Analyzing the jupyter notebook generated:

Running on 15 columns (excluded the instant column) and 731 rows.

Count of bikes sold has positive correlation with “count of registered users”, “count of casual users”, temperature (temp, atemp), etc.

Count of bikes sold has a negative correlation with ‘weathersit’, ‘windspeed’, etc.

forest_rmse = 49.725 & tree_rmse = 0 (overfitting??) & lin_rmse = 1.923

Cross Validation Mean RMSE (Random Forest) = 130.994 (high)

Cross Validation Mean RMSE (Decision Tree) = 248.507

Cross Validation Mean RMSE (Linear Regression) = 36.283 (since cross validation mean RMSE is much higher than RMSE, i.e. more than 18 times hence it means its overfitting the training set, so either regularize or get more training data.)
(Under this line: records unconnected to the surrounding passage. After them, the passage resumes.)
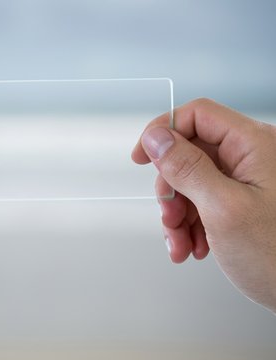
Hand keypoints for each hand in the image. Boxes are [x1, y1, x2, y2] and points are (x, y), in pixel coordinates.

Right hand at [132, 98, 275, 313]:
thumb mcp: (222, 209)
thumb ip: (187, 168)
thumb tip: (156, 137)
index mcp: (255, 145)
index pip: (198, 115)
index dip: (164, 131)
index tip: (141, 158)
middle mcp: (252, 157)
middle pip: (189, 153)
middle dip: (171, 189)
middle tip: (169, 217)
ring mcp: (247, 181)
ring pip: (191, 182)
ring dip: (178, 214)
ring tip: (181, 243)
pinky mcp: (242, 201)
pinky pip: (202, 202)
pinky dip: (190, 225)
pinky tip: (193, 247)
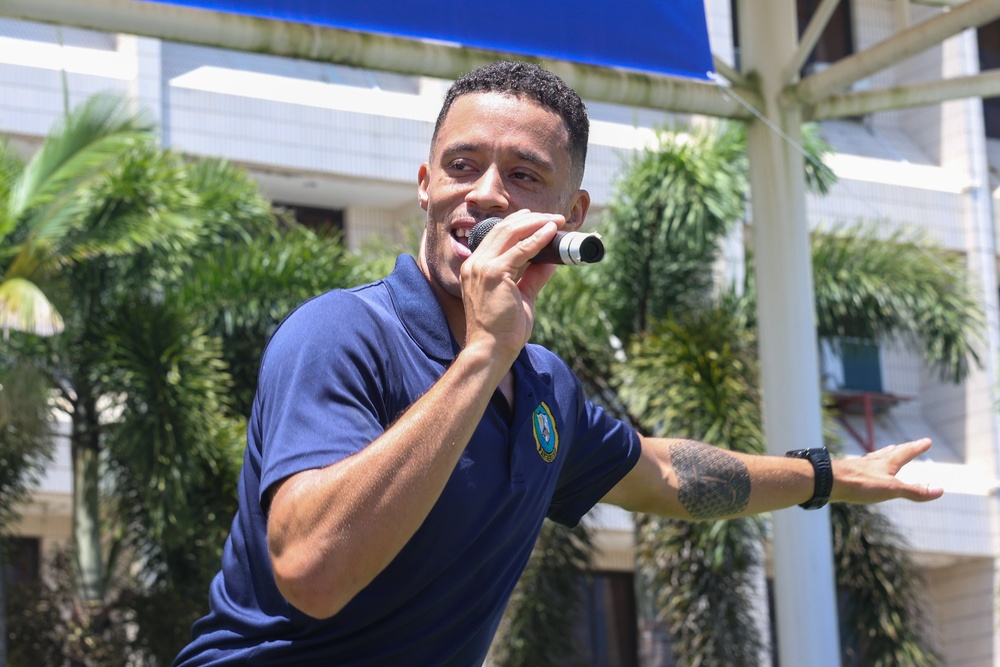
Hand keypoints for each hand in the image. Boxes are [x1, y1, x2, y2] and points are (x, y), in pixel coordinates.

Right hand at [459, 211, 562, 363]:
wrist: (490, 350)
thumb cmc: (502, 330)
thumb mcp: (521, 297)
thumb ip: (533, 277)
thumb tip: (550, 260)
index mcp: (475, 267)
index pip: (496, 235)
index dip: (518, 223)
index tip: (537, 219)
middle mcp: (475, 263)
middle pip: (503, 229)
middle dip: (531, 219)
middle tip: (553, 217)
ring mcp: (482, 266)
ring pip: (511, 232)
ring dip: (537, 223)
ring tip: (556, 220)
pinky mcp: (493, 273)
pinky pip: (521, 249)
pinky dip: (538, 238)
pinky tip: (551, 232)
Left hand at [830, 438, 942, 503]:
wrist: (827, 481)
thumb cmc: (859, 484)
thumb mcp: (891, 489)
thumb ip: (914, 490)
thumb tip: (940, 490)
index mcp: (886, 463)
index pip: (906, 452)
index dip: (917, 447)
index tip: (927, 440)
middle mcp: (874, 461)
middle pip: (892, 452)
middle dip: (904, 448)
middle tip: (911, 444)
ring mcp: (860, 466)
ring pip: (877, 457)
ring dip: (886, 454)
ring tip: (889, 451)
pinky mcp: (849, 473)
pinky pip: (864, 466)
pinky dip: (870, 464)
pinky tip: (864, 467)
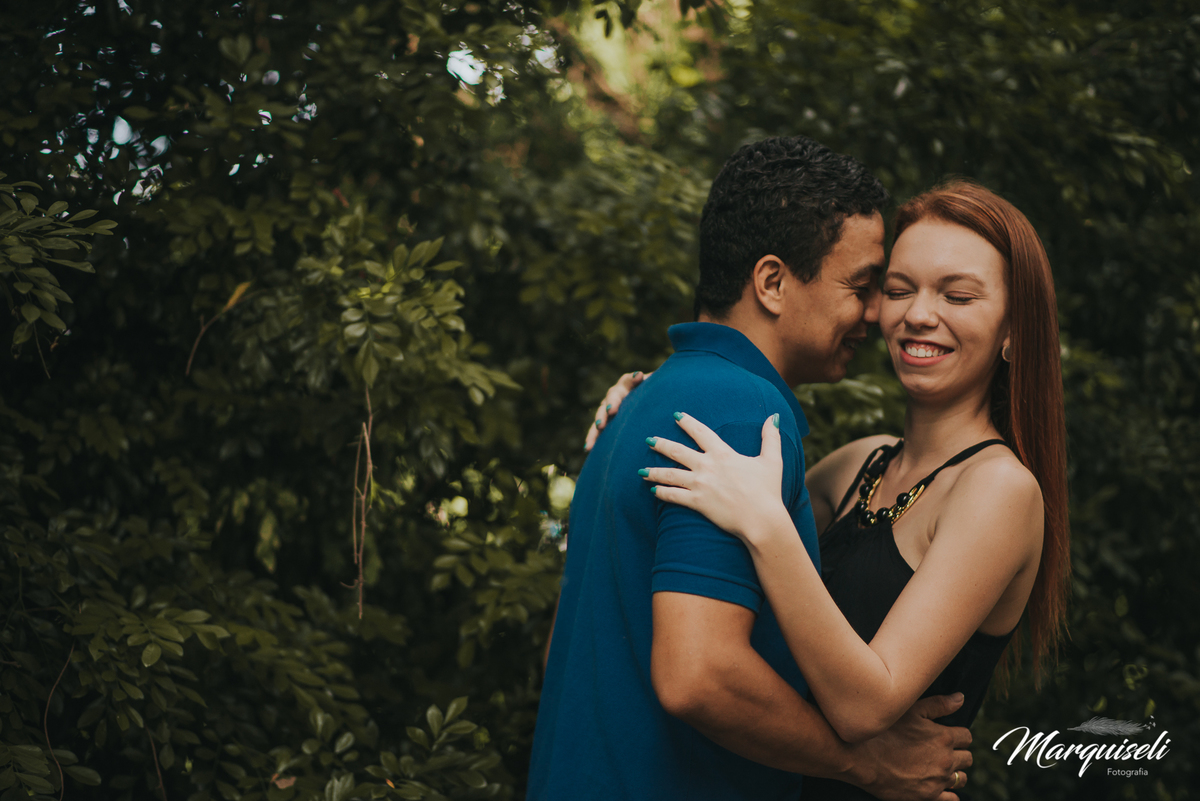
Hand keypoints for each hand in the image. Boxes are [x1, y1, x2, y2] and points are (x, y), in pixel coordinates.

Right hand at [584, 370, 651, 450]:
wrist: (644, 405)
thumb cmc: (651, 394)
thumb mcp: (653, 386)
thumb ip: (651, 382)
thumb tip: (639, 375)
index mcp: (627, 384)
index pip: (628, 380)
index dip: (632, 380)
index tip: (637, 378)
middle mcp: (615, 395)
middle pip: (611, 397)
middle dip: (611, 404)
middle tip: (611, 411)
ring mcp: (608, 408)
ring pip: (601, 414)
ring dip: (599, 422)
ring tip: (599, 429)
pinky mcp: (605, 423)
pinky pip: (597, 430)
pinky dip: (593, 438)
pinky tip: (588, 448)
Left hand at [643, 413, 787, 542]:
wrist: (761, 519)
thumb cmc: (768, 490)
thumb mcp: (772, 460)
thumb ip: (770, 437)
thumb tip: (773, 416)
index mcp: (723, 454)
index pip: (701, 432)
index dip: (687, 423)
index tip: (676, 416)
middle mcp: (707, 466)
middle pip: (677, 451)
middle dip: (661, 444)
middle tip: (648, 440)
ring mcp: (700, 485)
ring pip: (670, 475)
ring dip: (654, 471)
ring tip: (641, 470)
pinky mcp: (697, 503)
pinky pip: (673, 496)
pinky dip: (662, 493)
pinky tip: (652, 490)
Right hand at [850, 694, 972, 800]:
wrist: (861, 758)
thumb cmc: (883, 731)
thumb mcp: (910, 711)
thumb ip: (939, 705)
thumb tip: (960, 699)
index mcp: (944, 737)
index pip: (967, 737)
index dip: (957, 734)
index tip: (946, 735)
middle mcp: (945, 760)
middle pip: (967, 758)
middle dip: (958, 753)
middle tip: (941, 751)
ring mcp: (938, 780)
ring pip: (962, 778)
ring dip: (954, 772)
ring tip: (938, 767)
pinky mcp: (928, 796)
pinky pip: (952, 799)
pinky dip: (949, 793)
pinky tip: (938, 786)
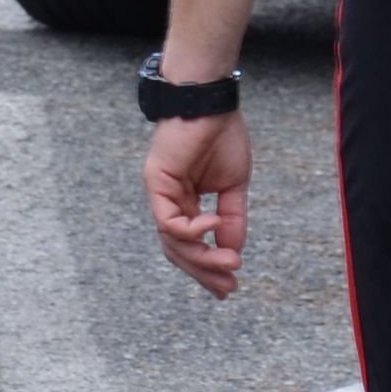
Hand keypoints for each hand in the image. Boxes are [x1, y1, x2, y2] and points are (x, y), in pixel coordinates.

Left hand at [144, 110, 250, 297]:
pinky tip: (214, 224)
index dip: (207, 268)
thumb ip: (232, 220)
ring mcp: (160, 194)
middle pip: (178, 252)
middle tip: (228, 288)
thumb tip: (232, 252)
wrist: (211, 103)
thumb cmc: (221, 135)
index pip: (190, 246)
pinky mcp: (156, 184)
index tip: (229, 286)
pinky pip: (169, 221)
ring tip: (229, 263)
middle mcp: (169, 202)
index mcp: (185, 203)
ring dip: (201, 258)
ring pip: (172, 242)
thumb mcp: (234, 186)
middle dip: (204, 272)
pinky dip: (192, 230)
Suggestive Inference: Get more training data, regularize or nearest fit is “Random Forest” algorithm

RMSE for models:
Linear Regression - 142.55471466066635
Decision Tree - 0.5989453436724405
Random Forest - 16.070527909994066

Decision Tree has the lowest RMSE. However cross after cross validation RMSE are
Linear Regression - 142.60048335718665
Decision Tree - 60.389922919513765
Random Forest - 43.761209948247476

That means Decision Tree model is overfitting. Random Forest Model has the lowest RMSE after cross validation and hence best out of the 3.